What is Lemmatization, PoS and Parsing?

Lemmatization, PoS and Parsing is the name of MeaningCloud' API for the different basic linguistic modules.

Even though it is simple in name, the parser contains a myriad of functionalities derived from the complete morphosyntactic and semantic analysis it carries out. Instead of including different APIs to obtain all the possible features provided by this analysis, features are configured through different parameters, allowing the user to take advantage of as many of them as he wishes and to combine them with other MeaningCloud's features, such as Topics Extraction or Sentiment Analysis.
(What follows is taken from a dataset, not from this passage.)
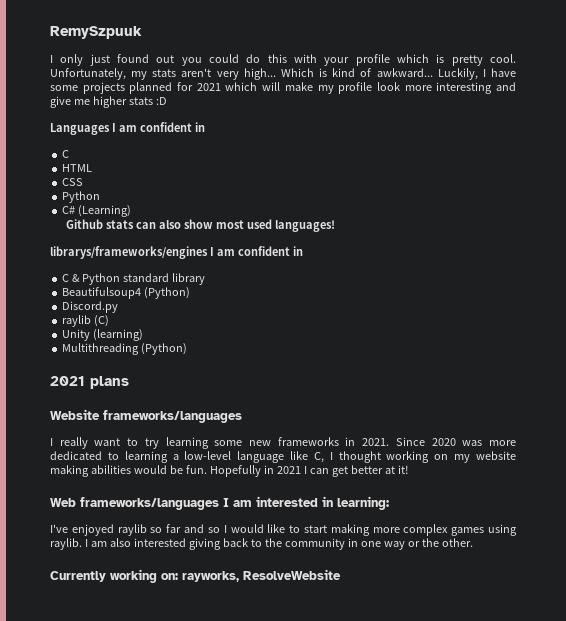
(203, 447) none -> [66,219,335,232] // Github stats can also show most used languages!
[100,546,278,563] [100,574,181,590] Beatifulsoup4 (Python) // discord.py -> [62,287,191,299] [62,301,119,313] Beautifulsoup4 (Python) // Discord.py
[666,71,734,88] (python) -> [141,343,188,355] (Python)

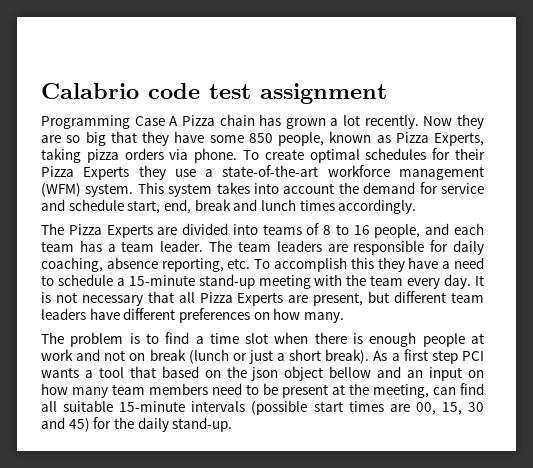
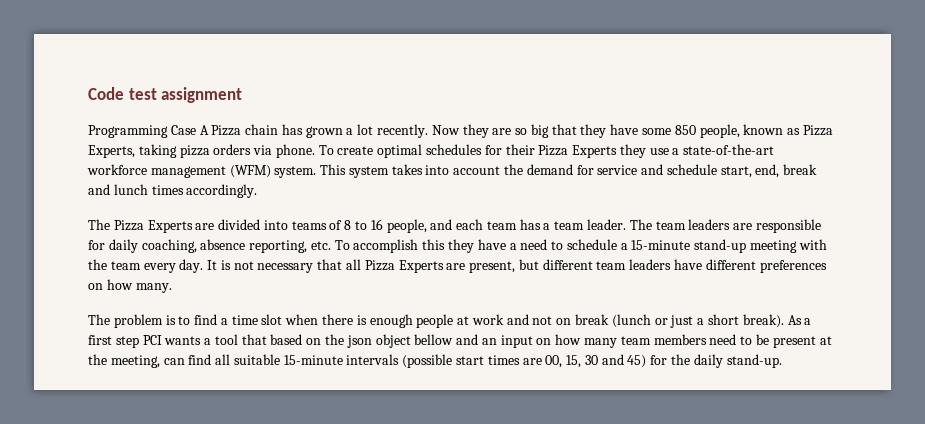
[41,83,200,99] Calabrio code -> [88,87,124,100] Code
Through this API you will be able to carry out some of the most used tasks in linguistic applications, all of them different aspects of the morphosyntactic and semantic analysis:

  • Syntactic analysis: obtains a thorough syntactic analysis, giving a complete syntactic tree where the leaves represent the most basic elements and their morphological and semantic analyses.
  • Lemmatization: obtains the lemmas of the different words in a text.
  • PoS tagging: obtains not only the grammatical category of a word, but also all the possible grammatical categories in which a word of each specific PoS type can be classified (check the tagset associated). In the cases it applies, the morphological analysis will be related to a semantic analysis.

This API can be configured so that the same topics that are extracted by the Topics Extraction API are included in the corresponding node on the syntactic tree, allowing the user to combine this extraction with syntactic information to detect patterns in a text. Similarly, it's also possible to include the information detected by the Sentiment Analysis, making this a very powerful too that allows you to combine different types of analysis.

The current supported languages are Spanish, English, French, Italian, Portuguese and Catalan.